#### Information provided

·····

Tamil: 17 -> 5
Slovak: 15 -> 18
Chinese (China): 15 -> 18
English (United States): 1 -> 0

·····

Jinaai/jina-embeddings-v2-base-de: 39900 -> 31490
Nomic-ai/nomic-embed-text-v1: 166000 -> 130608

·····

#### Required work
From the entries above, extract only the lines running from the one containing "Tamil: 17 -> 5" through the one containing "English (United States): 1 -> 0", inclusive.

#### Result of the task
Tamil: 17 -> 5
Slovak: 15 -> 18
Chinese (China): 15 -> 18
English (United States): 1 -> 0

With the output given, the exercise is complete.